#ubuntu-us-ar 2011-12-27
<Arkhawgs> anyone available to help a noob with some connectivity issues?
<bss03> Connectivity?
#ubuntu-us-ar 2011-12-28
<az7_> woo chat night!
<krakrjak> chat night!!!
<krakrjak> wasn't someone havin' some connectivity troubles?

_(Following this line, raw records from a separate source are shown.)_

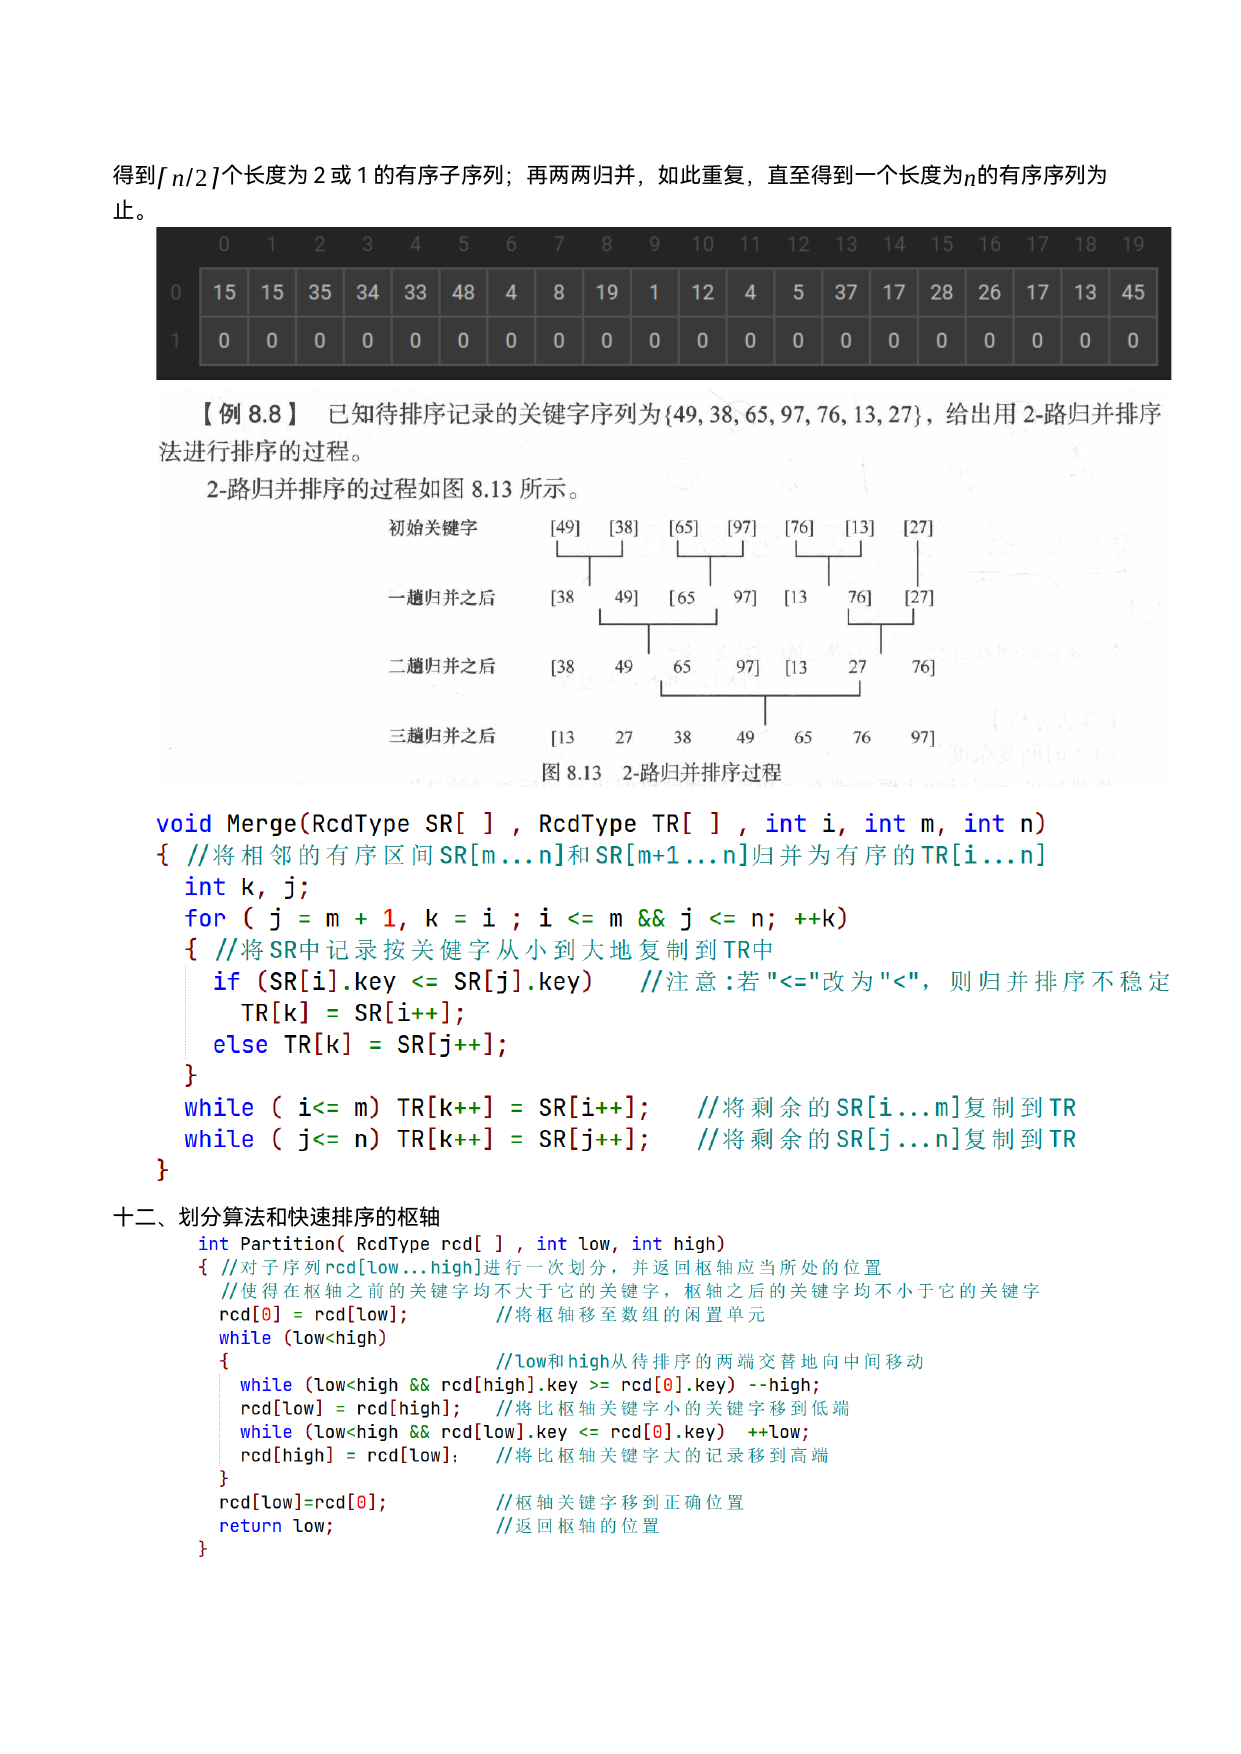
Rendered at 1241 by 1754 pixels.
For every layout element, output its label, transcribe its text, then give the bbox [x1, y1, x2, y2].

picture [156, 227, 1172, 380]
text 十二、划分算法和快速排序的枢轴 [112, 1202, 1128, 1234]
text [112, 162, 1128, 227]
picture [156, 812, 1172, 1184]
picture [156, 389, 1172, 787]
picture [198, 1234, 1042, 1561]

<az7_> yeah, earlier i think
<Ahmuck> hello
<kwadroke> hello, Ahmuck
<Ahmuck> hi kwadroke
<Ahmuck> got a irc question.  seems i re-set a channel and it is invite only, need to reset it to open
<Ahmuck> kwadroke: ur in conway iirc
 * Ahmuck is in clarksville
<kwadroke> yeah, I am
<kwadroke> try this: /MODE #channelname -i
<kwadroke> http://www.irchelp.org/irchelp/irctutorial.html
<kwadroke> http://forum.swiftirc.net/viewtopic.php?f=2&t=282
<Ahmuck> can you get to #hugin?
<kwadroke> yep
<kwadroke> did you see my reply?
<Ahmuck> yep
<kwadroke> cool
<kwadroke> then you got it working
<kwadroke> sounds like
<Ahmuck> sí